▶ **Supplied material**:
+--
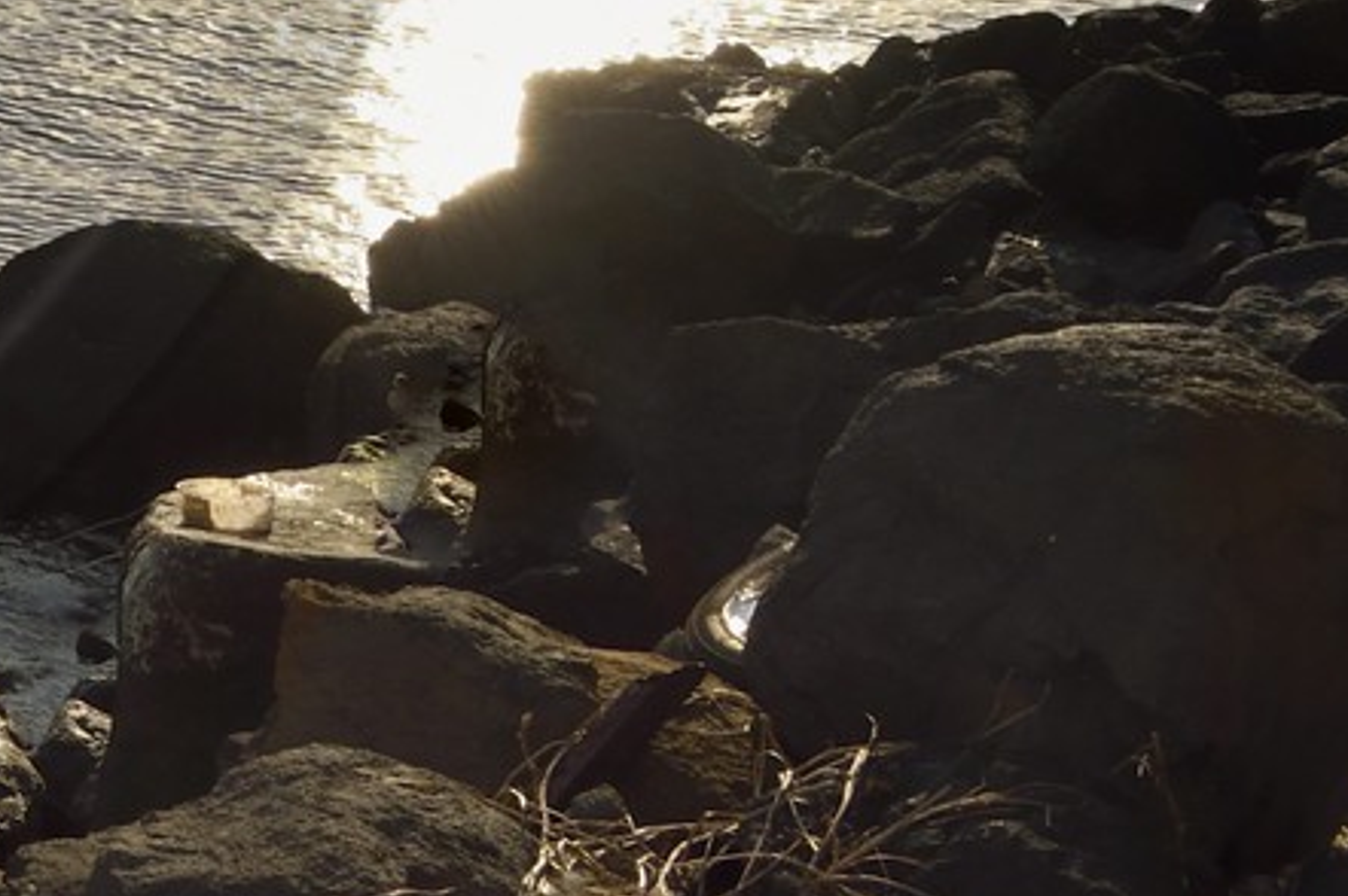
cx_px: -820
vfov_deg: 12.4
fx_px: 3929
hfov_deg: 17.1
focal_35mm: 105
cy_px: -430
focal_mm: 29
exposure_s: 1/100
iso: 200
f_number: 22
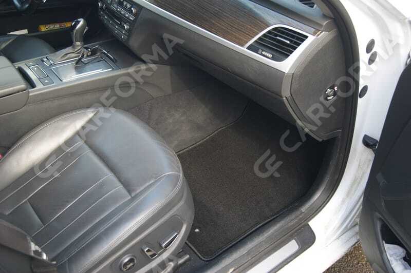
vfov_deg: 36.8
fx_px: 411
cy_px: 136
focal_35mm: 36
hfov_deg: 53.2
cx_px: 206
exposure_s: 1/40
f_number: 4
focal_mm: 24
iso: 125
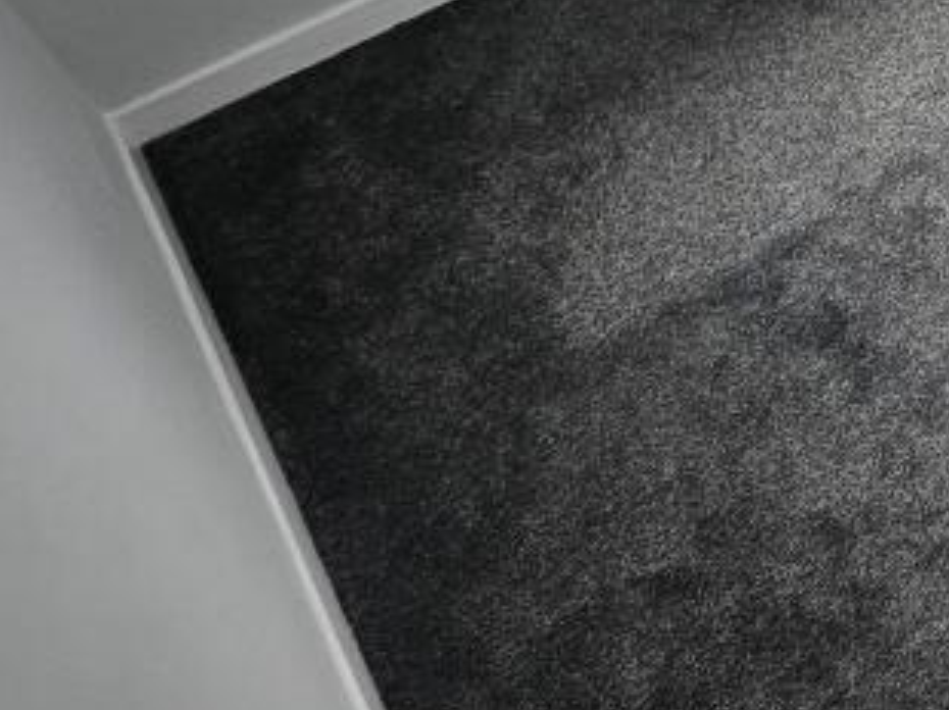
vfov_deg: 31.3
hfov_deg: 35.8
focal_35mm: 43
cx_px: 1099
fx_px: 1178
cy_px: 15
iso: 125
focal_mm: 2.2
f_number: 2.2
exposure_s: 1/71
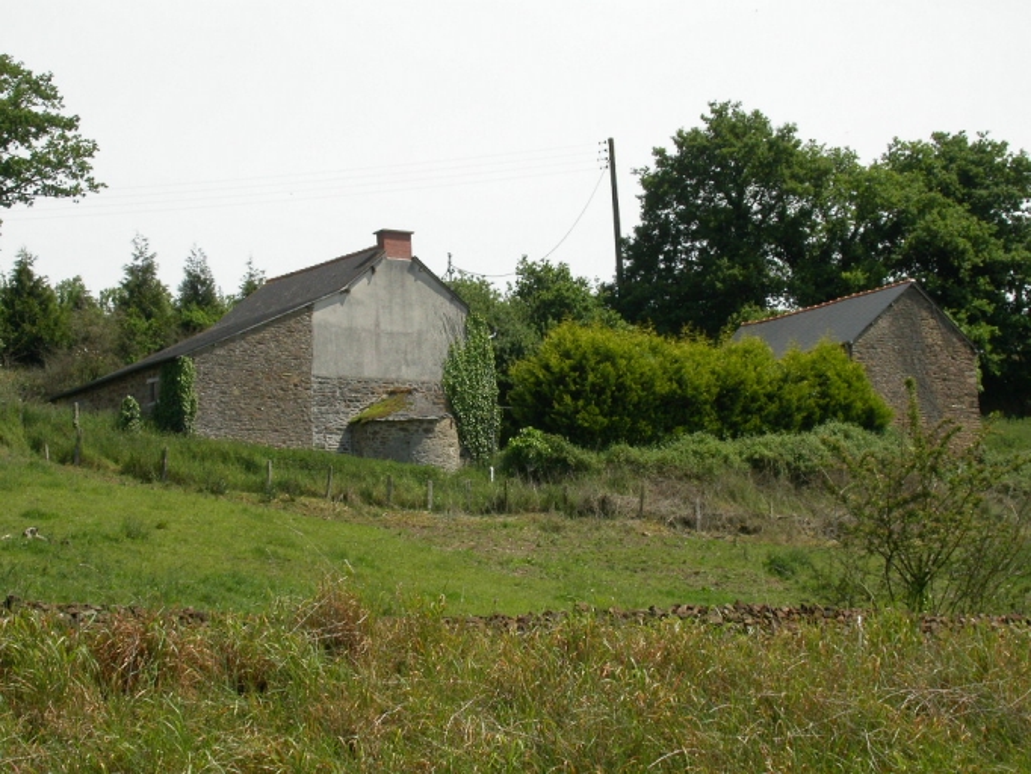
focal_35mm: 109
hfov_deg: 18.0
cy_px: 387
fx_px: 3248
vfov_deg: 13.6
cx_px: 516
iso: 100
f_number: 6.6
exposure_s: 1/432
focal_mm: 22.6
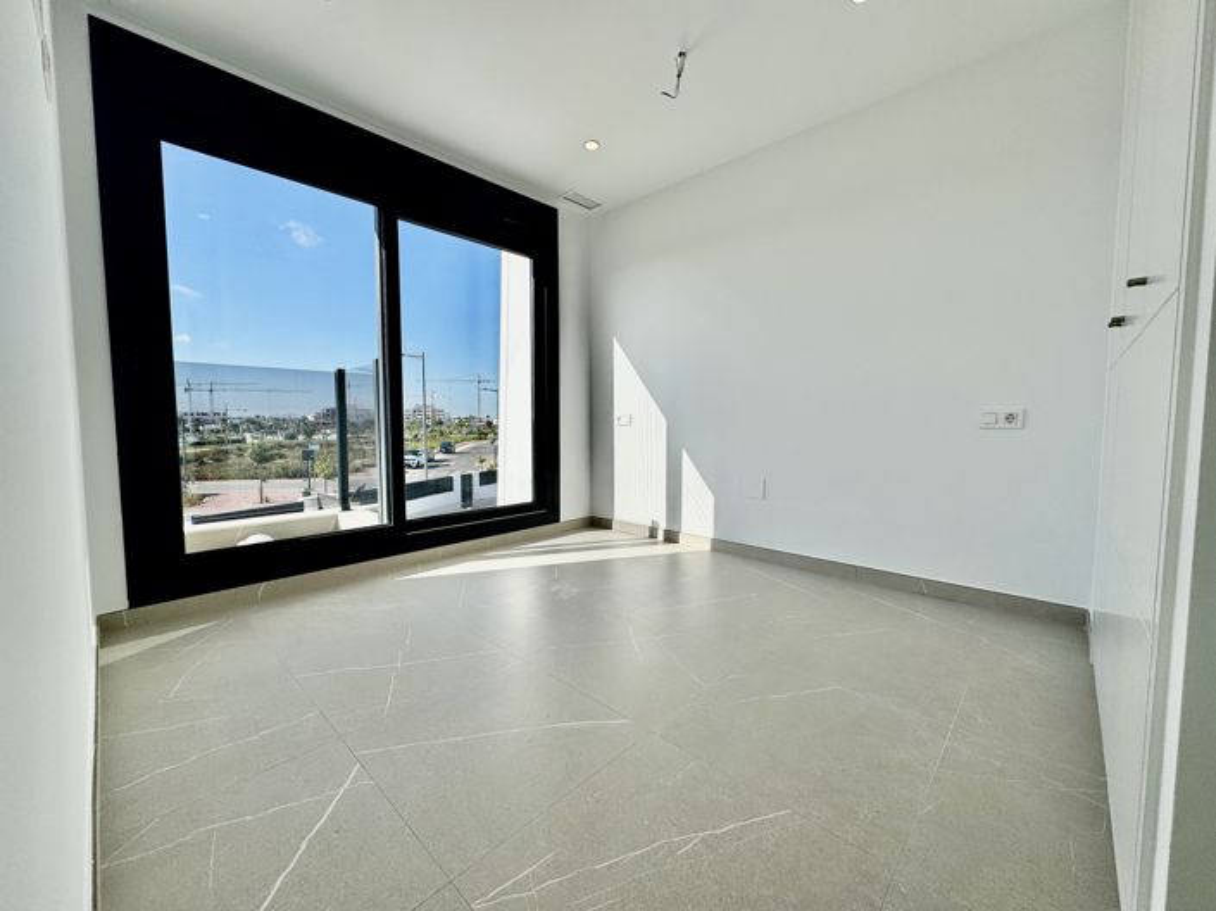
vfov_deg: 85.6
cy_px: 456
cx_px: 608
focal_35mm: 14
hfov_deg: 102.1
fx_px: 492
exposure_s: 1/1880
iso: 50
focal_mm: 2.22
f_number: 2.2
+--
▶ **Task description**:
Only the lines from the one containing "exposure_s: 1/40" through the final line of the listing should be reproduced, exactly and with no pictures.

▶ **Task solution**:
exposure_s: 1/40
f_number: 4
focal_mm: 24
iso: 125
vfov_deg: 31.3
hfov_deg: 35.8
focal_35mm: 43
cx_px: 1099
fx_px: 1178
cy_px: 15
iso: 125
focal_mm: 2.2
f_number: 2.2
exposure_s: 1/71
focal_35mm: 109
hfov_deg: 18.0
cy_px: 387
fx_px: 3248
vfov_deg: 13.6
cx_px: 516
iso: 100
f_number: 6.6
exposure_s: 1/432
focal_mm: 22.6
vfov_deg: 85.6
cy_px: 456
cx_px: 608
focal_35mm: 14
hfov_deg: 102.1
fx_px: 492
exposure_s: 1/1880
iso: 50
focal_mm: 2.22
f_number: 2.2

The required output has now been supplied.